The key to successful saving is being consistent over time, and automating the process can make it easier to reach your goals. There are many strategies to choose from.
Kimberlie McGee, head teller at Addition Financial, a credit union in Lake Mary, Florida, has observed the habits that help successful savers and those that hinder others. She advises her customers to automate their savings to achieve success.
**Automate Small Deposits for Manageable Goals**
The easiest way to automate your savings is to set up your banking app to transfer money on a schedule, eliminating human error and forgetfulness. McGee suggests having a small direct deposit go into a higher-yield savings account and setting a quarterly goal. The focus should be on “small” and “quarterly.” For instance, saving $12,000 in a year might seem daunting, but breaking it down to $1,000 a month or $230 a week makes it more manageable. Monitoring your progress periodically and adjusting your strategy as needed is crucial.
**Lay the Groundwork Before Moving Money**
Forbes expands on McGee’s tactic by suggesting you determine whether your goals are short-term (less than one year), mid-term (one to five years), or long-term (five years or more). Specify your goal, analyze your budget to ensure it’s feasible, set a schedule, and track your progress.
**Treat Saving as a Bill**
Both McGee and Forbes agree that treating saving as a bill you must pay can help you save more effectively.

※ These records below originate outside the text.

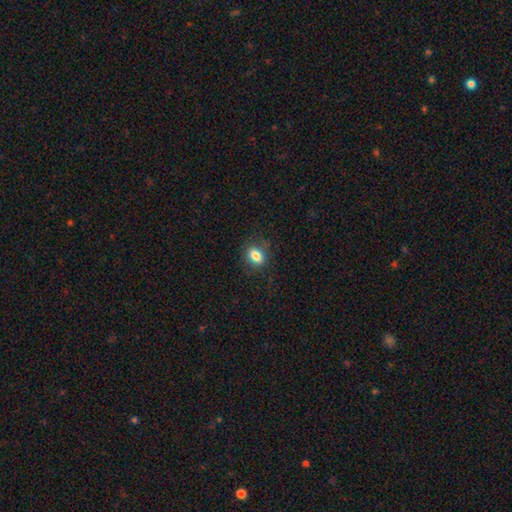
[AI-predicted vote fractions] Smooth or featured? smooth (83%)
How rounded? in between (74%)
Merging? none (82%)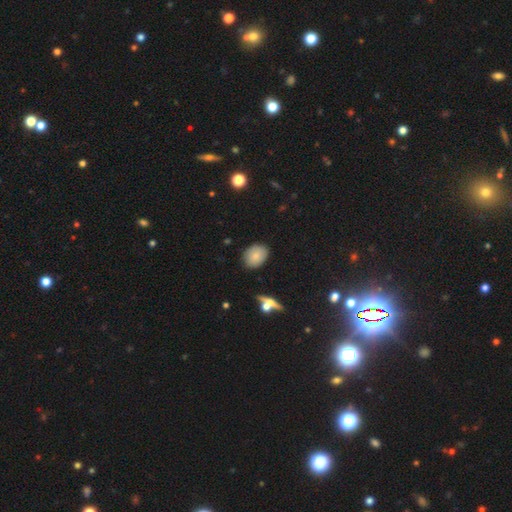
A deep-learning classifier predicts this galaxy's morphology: Smooth or featured: smooth — 79% (featured or disk — 12%)
How rounded: in between — 72% (round — 27%)
Merging: none — 84% (minor disturbance — 12%)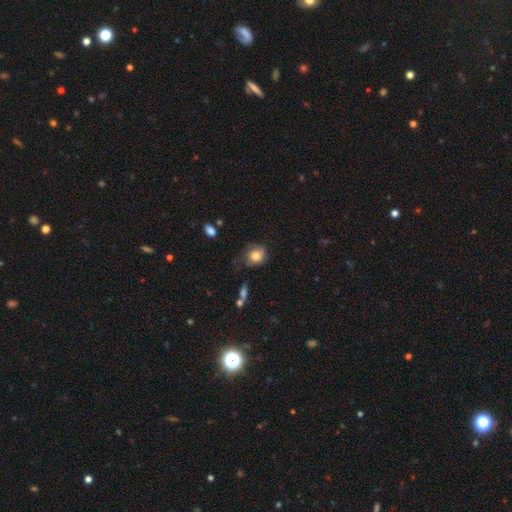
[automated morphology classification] smooth-or-featured: smooth: 75% | featured or disk: 16% | star or artifact: 9%
  how-rounded: round: 68% | in between: 31% | cigar-shaped: 1%
  merging: none: 56% | minor disturbance: 30% | major disturbance: 11% | merger: 3%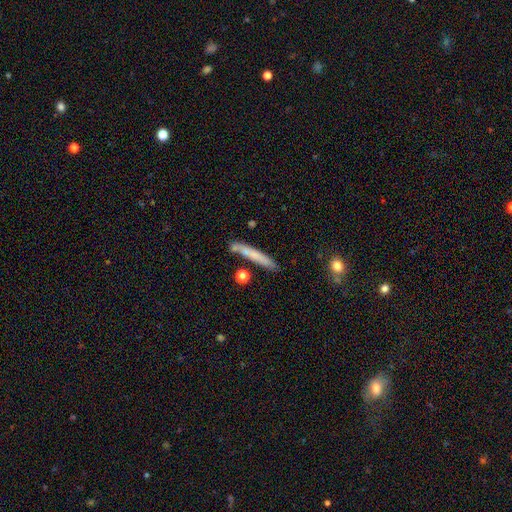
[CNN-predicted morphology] Smooth or featured: smooth — 66% (featured or disk — 27%)
How rounded: cigar-shaped — 94% (in between — 4%)
Merging: none — 75% (minor disturbance — 15%)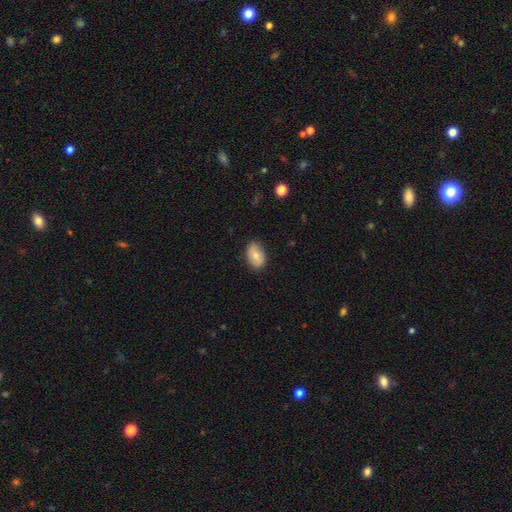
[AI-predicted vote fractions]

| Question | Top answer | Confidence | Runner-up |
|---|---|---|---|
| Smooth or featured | smooth | 70% | featured or disk (23%) |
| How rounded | in between | 87% | round (12%) |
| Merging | none | 81% | minor disturbance (16%) |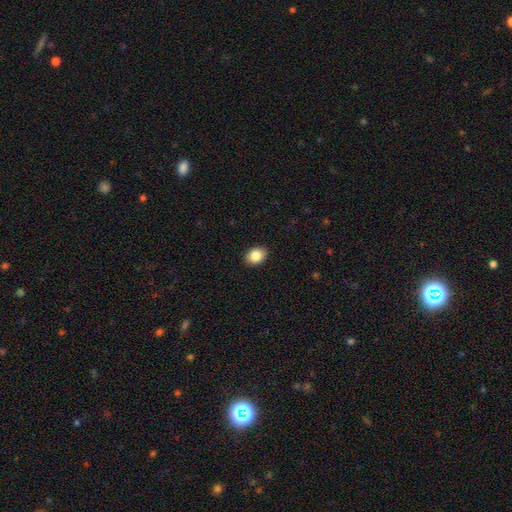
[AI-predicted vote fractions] Smooth or featured? smooth (86%)
How rounded? in between (67%)
Merging? none (90%)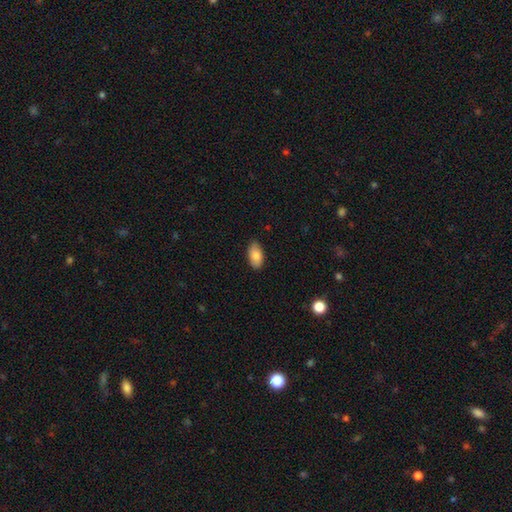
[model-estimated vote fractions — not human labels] This is clearly a smooth galaxy (84%). How rounded: clearly in between (94%). Merging: clearly none (87%).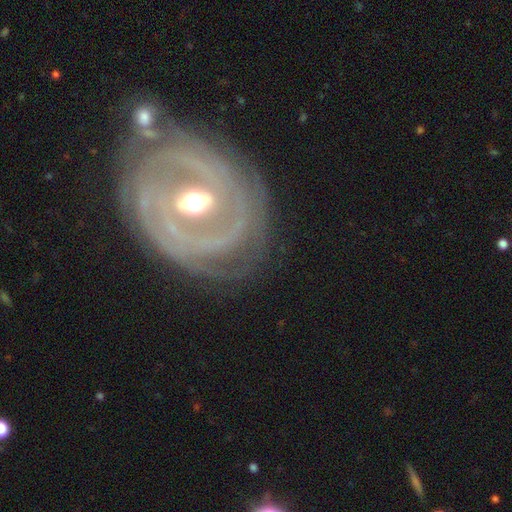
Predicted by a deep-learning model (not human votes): This is clearly a featured or disk galaxy (86%). It is clearly not viewed edge-on (95%). Bar: marginally weak (36%). Spiral arm pattern: clearly yes (85%). Spiral arm count: marginally can't tell (31%). Spiral winding: likely tight (76%). Central bulge: likely moderate (76%). Merging: likely none (74%).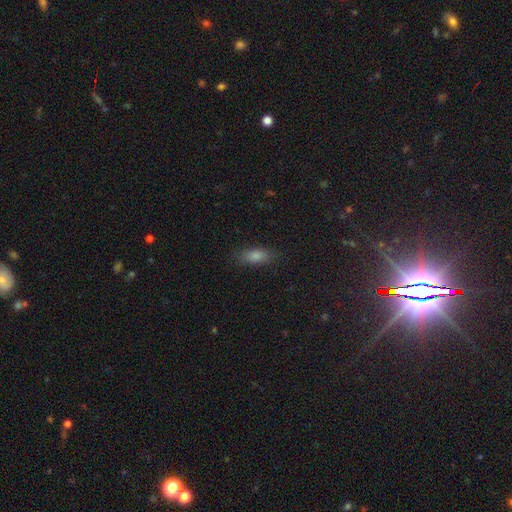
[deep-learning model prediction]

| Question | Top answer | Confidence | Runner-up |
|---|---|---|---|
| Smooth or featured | smooth | 73% | star or artifact (16%) |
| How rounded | in between | 74% | cigar-shaped (20%) |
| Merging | none | 84% | minor disturbance (12%) |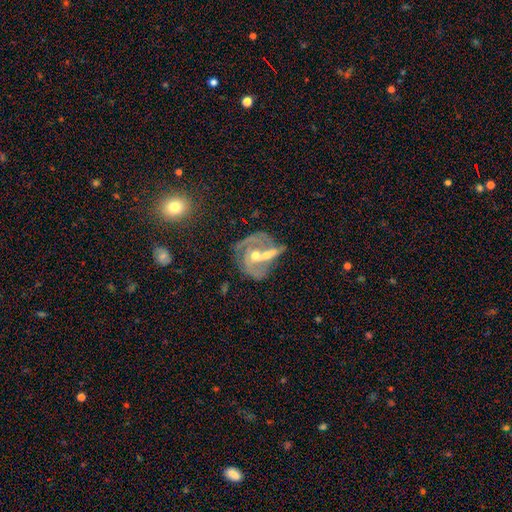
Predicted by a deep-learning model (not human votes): This appears to be a featured or disk galaxy (80%) with no bar (47%), 2 (58%) medium (47%) spiral arms (87%) and a moderate central bulge (64%). Merging: merger (48%).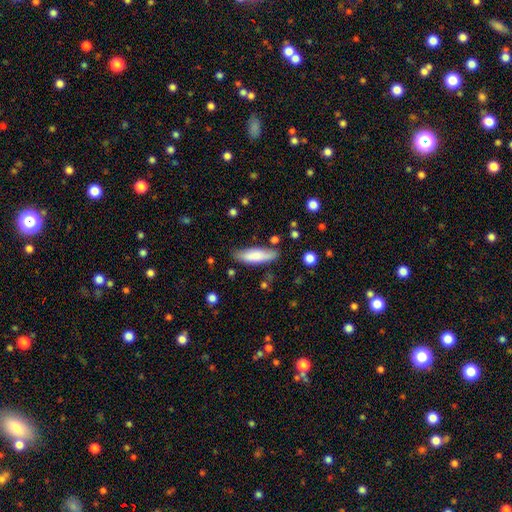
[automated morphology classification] smooth_or_featured: smooth (p=0.79) [alt: featured or disk p=0.15]
how_rounded: cigar-shaped (p=0.56) [alt: in between p=0.42]
merging: none (p=0.78) [alt: minor disturbance p=0.16]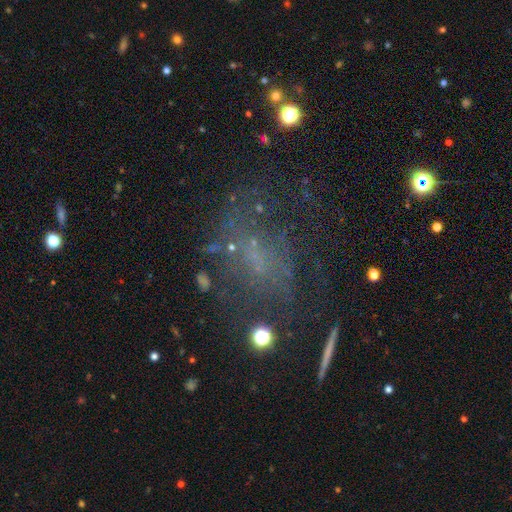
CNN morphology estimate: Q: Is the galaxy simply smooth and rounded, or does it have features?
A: featured or disk — 44%.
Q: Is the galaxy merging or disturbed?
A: none — 46%.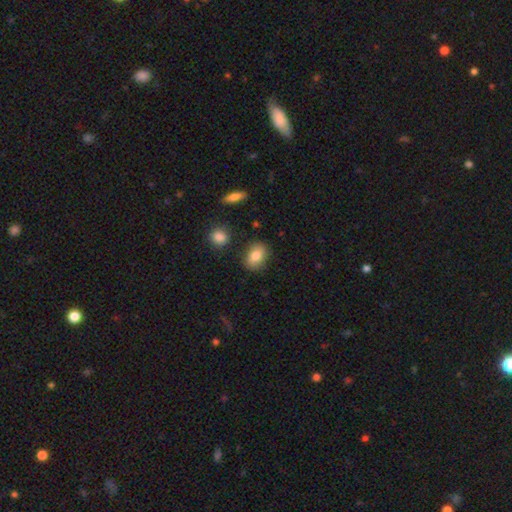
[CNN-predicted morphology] smooth-or-featured: smooth: 82% | featured or disk: 10% | star or artifact: 8%
  how-rounded: in between: 76% | round: 22% | cigar-shaped: 2%
  merging: none: 82% | minor disturbance: 12% | merger: 3% | major disturbance: 3%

Automatic transfers can help you avoid the temptation to spend the money in your checking account.
**Round Up Your Purchases to Save as You Spend**
The Acorns investing platform popularized the round-up concept, and now many banks offer similar programs. McGee mentions that people can enroll in a round-up savings program if their institution offers it. For example, Bank of America calls it Keep the Change, and SoFi calls it Spare Change Savings. The concept is simple: your banking app rounds up the purchase price of items to the nearest dollar and deposits the difference into a savings account. This method ensures you save a little bit every time you spend money.
**Get a Head Start with a CD — or Several**
With current interest rates being high, CD yields are generous, offering guaranteed returns and the peace of mind of FDIC insurance. McGee advises researching financial institutions to find short-term certificates of deposit that may be paying 4% or 5%, which can be a good way to jump-start your savings.